_What you will do_
Rewrite the material from its beginning through the line containing "問合せ先：0120-907-850", substituting "seminar" for "workshop" and keeping everything else the same. Omit the pictures.

_Given data_
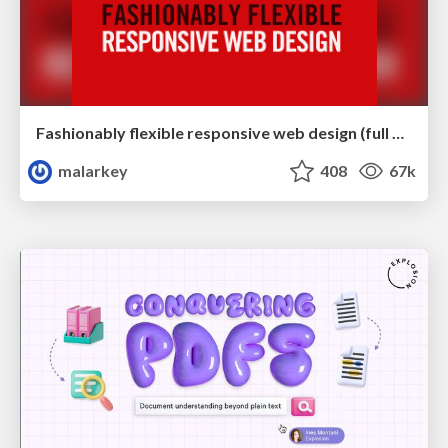
Fashionably flexible responsive web design (full day workshop)
malarkey
408
67k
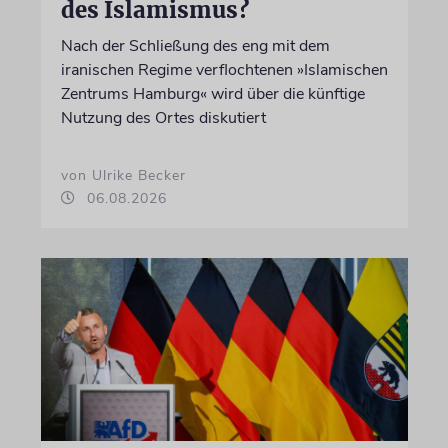
des Islamismus?
Nach der Schließung des eng mit dem
iranischen Regime verflochtenen »Islamischen
Zentrums Hamburg« wird über die künftige
Nutzung des Ortes diskutiert
von Ulrike Becker
06.08.2026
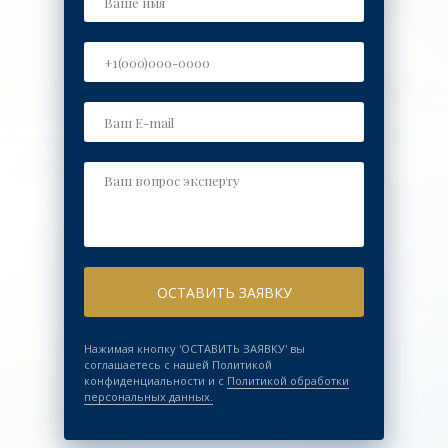
ОСТАВИТЬ ЗАЯВКУ
Нажимая кнопку 'ОСТАВИТЬ ЗАЯВКУ' вы
соглашаетесь с нашей Политикой
конфиденциальности и с
Политикой обработки
персональных данных.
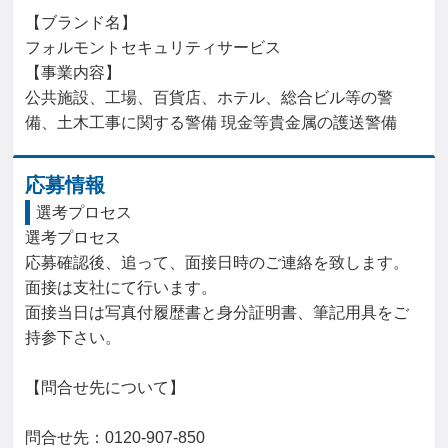
【ブランド名】

フォルモントセキュリティサービス

【事業内容】

公共施設、工場、百貨店、ホテル、総合ビル等の警
備、土木工事に関する警備 現金等貴金属の護送警備
応募情報
選考プロセス
選考プロセス

応募確認後、追って、面接日時のご連絡を致します。

面接は支社にて行います。

面接当日は写真付履歴書と身分証明書、筆記用具をご
持参下さい。

【問合せ先について】

問合せ先：0120-907-850
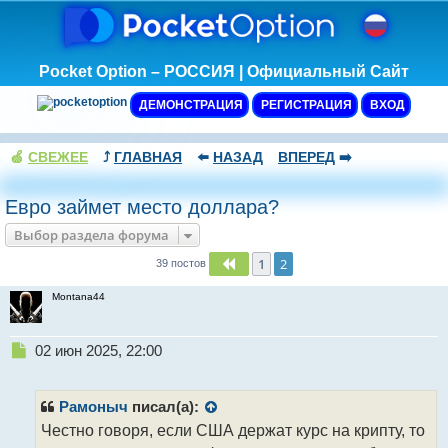
Pocket Option – РОССИЯ | Официальный Сайт
ДЕМОНСТРАЦИЯ
РЕГИСТРАЦИЯ
ВХОД
🍏
СВЕЖЕЕ
⤴️
ГЛАВНАЯ
⬅️
НАЗАД
ВПЕРЕД
➡️
Евро займет место доллара?
Выбор раздела форума
1
2
Пред.
39 постов
Montana44
Н
02 июн 2025, 22:00
е
п
р
Рамоныч
писал(а):
о
Честно говоря, если США держат курс на крипту, то
ч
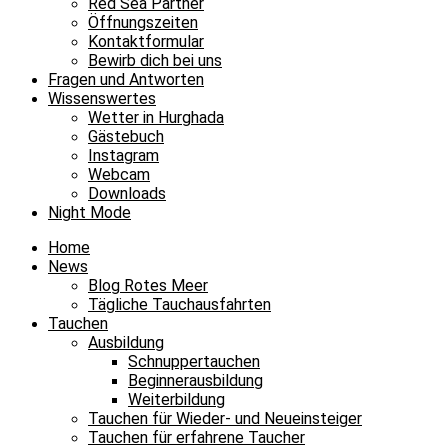
Red Sea Partner
Öffnungszeiten
Kontaktformular
Bewirb dich bei uns
Fragen und Antworten
Wissenswertes
Wetter in Hurghada
Gästebuch
Instagram
Webcam
Downloads
Night Mode
Home
News
Blog Rotes Meer
Tägliche Tauchausfahrten
Tauchen
Ausbildung
Schnuppertauchen
Beginnerausbildung
Weiterbildung
Tauchen für Wieder- und Neueinsteiger
Tauchen für erfahrene Taucher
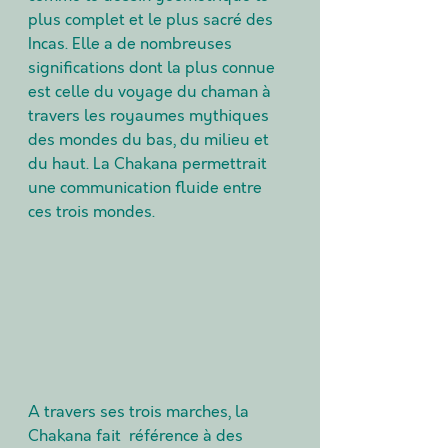
plus complet et le plus sacré des 
Incas. ​Elle a de nombreuses 
significations dont la plus connue 
est celle du voyage du chaman à 
travers les royaumes mythiques 
des mondes du bas, du milieu et 
du haut. La Chakana permettrait 
une communication fluide entre 
ces trois mondes. 
A travers ses trois marches, la 
Chakana fait  référence à des 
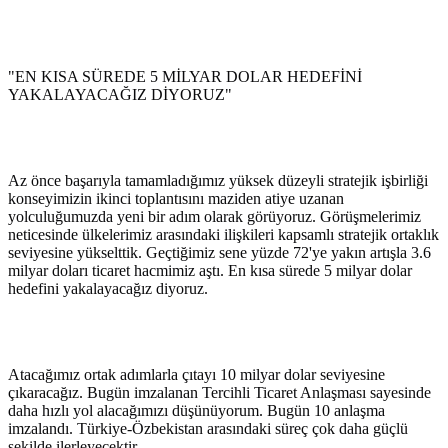
"EN KISA SÜREDE 5 MİLYAR DOLAR HEDEFİNİ
YAKALAYACAĞIZ DİYORUZ"
Az önce başarıyla tamamladığımız yüksek düzeyli stratejik işbirliği
konseyimizin ikinci toplantısını maziden atiye uzanan
yolculuğumuzda yeni bir adım olarak görüyoruz. Görüşmelerimiz
neticesinde ülkelerimiz arasındaki ilişkileri kapsamlı stratejik ortaklık
seviyesine yükselttik. Geçtiğimiz sene yüzde 72'ye yakın artışla 3.6
milyar doları ticaret hacmimiz aştı. En kısa sürede 5 milyar dolar
hedefini yakalayacağız diyoruz.
Atacağımız ortak adımlarla çıtayı 10 milyar dolar seviyesine
çıkaracağız. Bugün imzalanan Tercihli Ticaret Anlaşması sayesinde
daha hızlı yol alacağımızı düşünüyorum. Bugün 10 anlaşma
imzalandı. Türkiye-Özbekistan arasındaki süreç çok daha güçlü
şekilde ilerleyecektir.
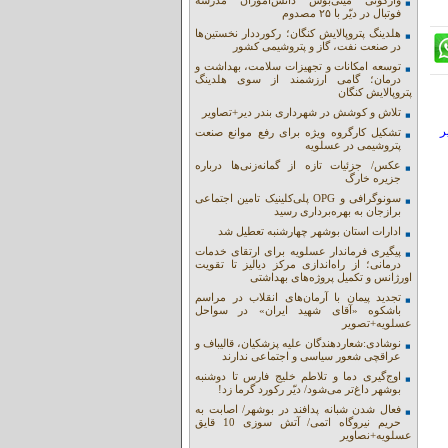
واژگونی مینی‌بوس دانش‌آموزان مدرسه
فوتبال در دیّر با ۲۵ مصدوم
هلدینگ پتروپالایش کنگان؛ رکورددار نخستین‌ها
در صنعت نفت، گاز و پتروشیمی کشور
توسعه امکانات و تجهیزات سلامت، بهداشت و
درمان؛ گامی ارزشمند از سوی هلدینگ
پتروپالایش کنگان
تلاش و کوشش در شهرداری بندر دیر+تصاویر
ر
تشکیل کارگروه ویژه برای رفع موانع صنعت
پتروشیمی در عسلویه
عکس/ جزئیات تازه از گمانه‌زنی‌ها درباره
جزیره خارگ
سونوگرافی و OPG پلی‌کلینیک تامین اجتماعی
برازجان به بهره‌برداری رسید
ادارات استان بوشهر چهارشنبه تعطیل شد
پیگیری فرماندار عسلویه برای ارتقای خدمات
درمانی؛ از راه‌اندازی مرکز دیالیز تا تقویت
اورژانس و تکمیل پروژه‌های بهداشتی
تجدید پیمان با آرمان‌های انقلاب در مراسم
باشکوه «آقای شهید ایران» در سواحل
عسلویه+تصویر
نوشادی:شعاردهندگان علیه پزشکیان، قالیباف و
عراقچی شعور سیاسی و اجتماعی ندارند
اوج‌گیری دما و تلاطم خلیج فارس تا دوشنبه
بوشهر داغ‌تر می‌شود/ دیّر رکورد گرما زد!
فعال شدن شبانه پدافند در بوشهر/ اصابت به
حریم نیروگاه اتمی/ آتش سوزی 10 قایق
عسلویه+نصاویر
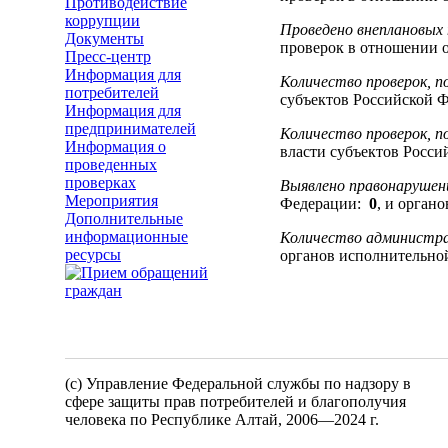
Противодействие
коррупции
Проведено внеплановых 
Документы
проверок в отношении 
Пресс-центр
Информация для
Количество проверок, п
потребителей
субъектов Российской 
Информация для
предпринимателей
Количество проверок, п
Информация о
власти субъектов Росс
проведенных
проверках
Выявлено правонарушени
Мероприятия
Федерации:
0
, и орган
Дополнительные
информационные
Количество администра
ресурсы
органов исполнительно
(c) Управление Федеральной службы по надзору в
сфере защиты прав потребителей и благополучия
человека по Республике Алтай,
2006—2024 г.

_Output_
Fashionably flexible responsive web design (full day seminar)
malarkey
408
67k
des Islamismus?
Nach der Schließung des eng mit dem
iranischen Regime verflochtenen »Islamischen
Zentrums Hamburg« wird über die künftige
Nutzung des Ortes diskutiert
von Ulrike Becker
06.08.2026
ОСТАВИТЬ ЗАЯВКУ
Нажимая кнопку 'ОСТАВИТЬ ЗАЯВКУ' вы
соглашаетесь с нашей Политикой
конфиденциальности и с
Политикой обработки
персональных данных.
【ブランド名】

フォルモントセキュリティサービス

【事業内容】

公共施設、工場、百貨店、ホテル、総合ビル等の警
備、土木工事に関する警備 現金等貴金属の護送警備
応募情報
選考プロセス
選考プロセス

応募確認後、追って、面接日時のご連絡を致します。

面接は支社にて行います。

面接当日は写真付履歴書と身分証明書、筆記用具をご
持参下さい。

【問合せ先について】

問合せ先：0120-907-850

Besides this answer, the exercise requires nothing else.